Taking Byzantine coins as the core historical material, this project examines the characteristics of the “display of imperial power” in the design of Byzantine coins, and its evolution in the context of political and institutional history, so as to explain the interaction between Byzantine coins and imperial power.
The Byzantine Empire was a typical imperial autocratic state in the medieval Eastern Mediterranean world. Political identification with the emperor was one of the core elements that shaped the Byzantine state and the Byzantine civilization. Given the importance of the issue of Byzantine imperial power, the academia has made many efforts by mainly using the historical texts to explore it. However, due to the limitations of handed-down texts, some questions have not yet been well answered, and there are also some misunderstandings.
This study uses coins from the Byzantine period as the core historical material, and combines text materials and other physical evidence (such as mosaics, frescoes, manuscript illustrations, ivory carvings, metal products, glass products, seals, textiles, etc.), using the analytical methods of image history and political/institutional history to comprehensively interpret the imperial ideas and its practices displayed in the coin. The main issues to be explored: First, what are the similarities and differences in the display of imperial power in the coin designs of the early Byzantine period compared to the period of the ancient Roman Empire, and what inheritance and development of classical traditions are reflect? Second, what kind of stage changes did the coin iconography of the Byzantine period show? What was the historical background of the changes? Third, what information related to imperial power did the coin images of the Byzantine period carry? How to show the orthodoxy, sacredness and authority of imperial power? Fourth, what evolution and innovation of Byzantine imperial ideas and imperial system are revealed by the development of Byzantine coins?

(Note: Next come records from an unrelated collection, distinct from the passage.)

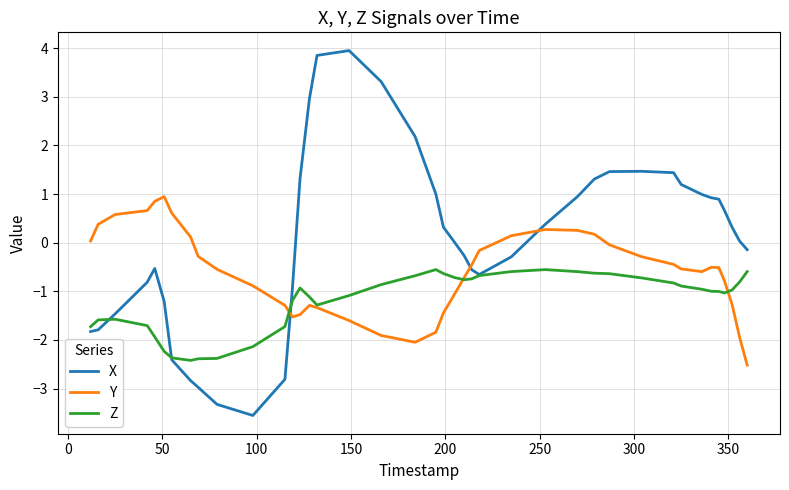

Which series has the widest spread of values?

X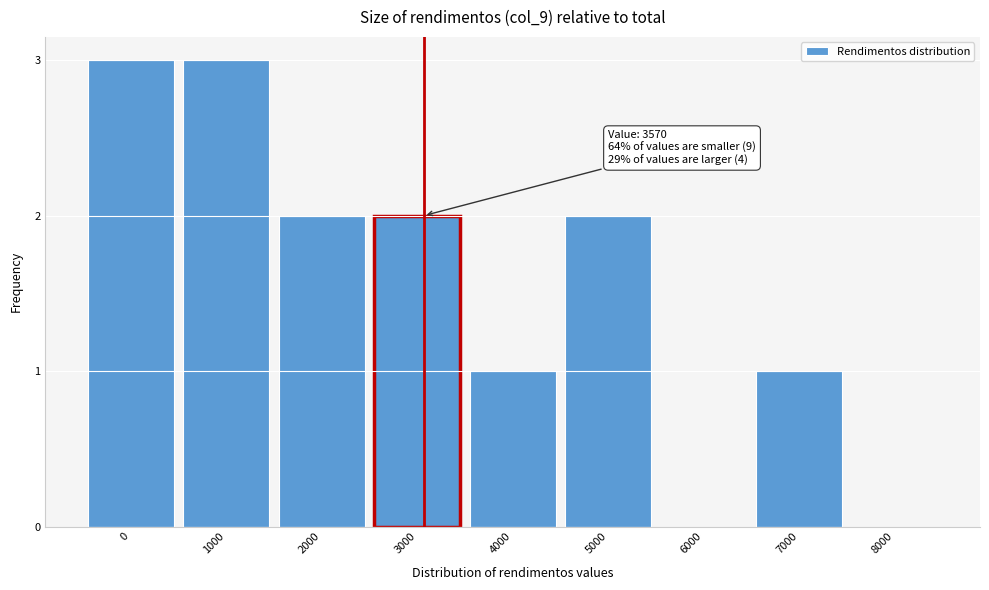

Reading left to right, extract all data points from this chart.

0=3	1000=3	2000=2	3000=2	4000=1	5000=2	6000=0	7000=1	8000=0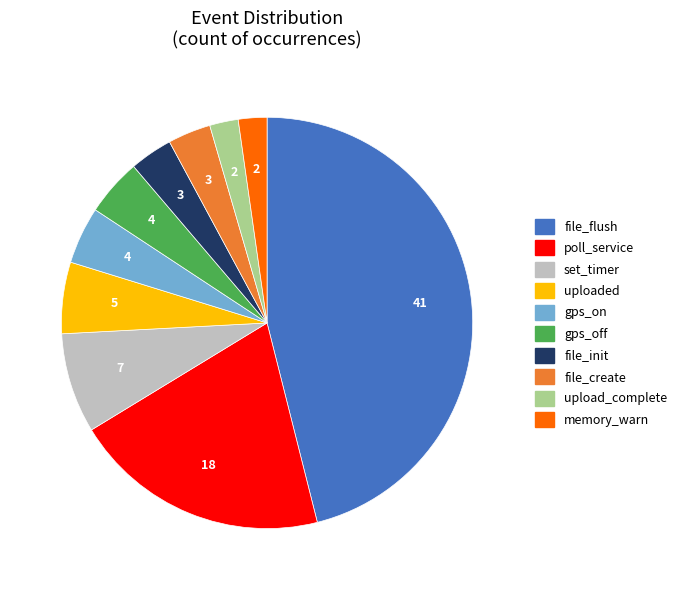

True or false: upload_complete accounts for 2% of the total.

True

This study focuses on the causes and motivations of Byzantine coin design, explains the Byzantine coins’ reception and rejection of ancient traditions and their response to social problems at that time, and explores how the Byzantine Empire’s ruling class used coins as a medium to build the political and cultural identity internally and spread its imperial system, orthodox Christian beliefs and ancient Greek culture externally. The views and results of this study may be inspiring for us to think about the multiple functions of coins in the ancient empires.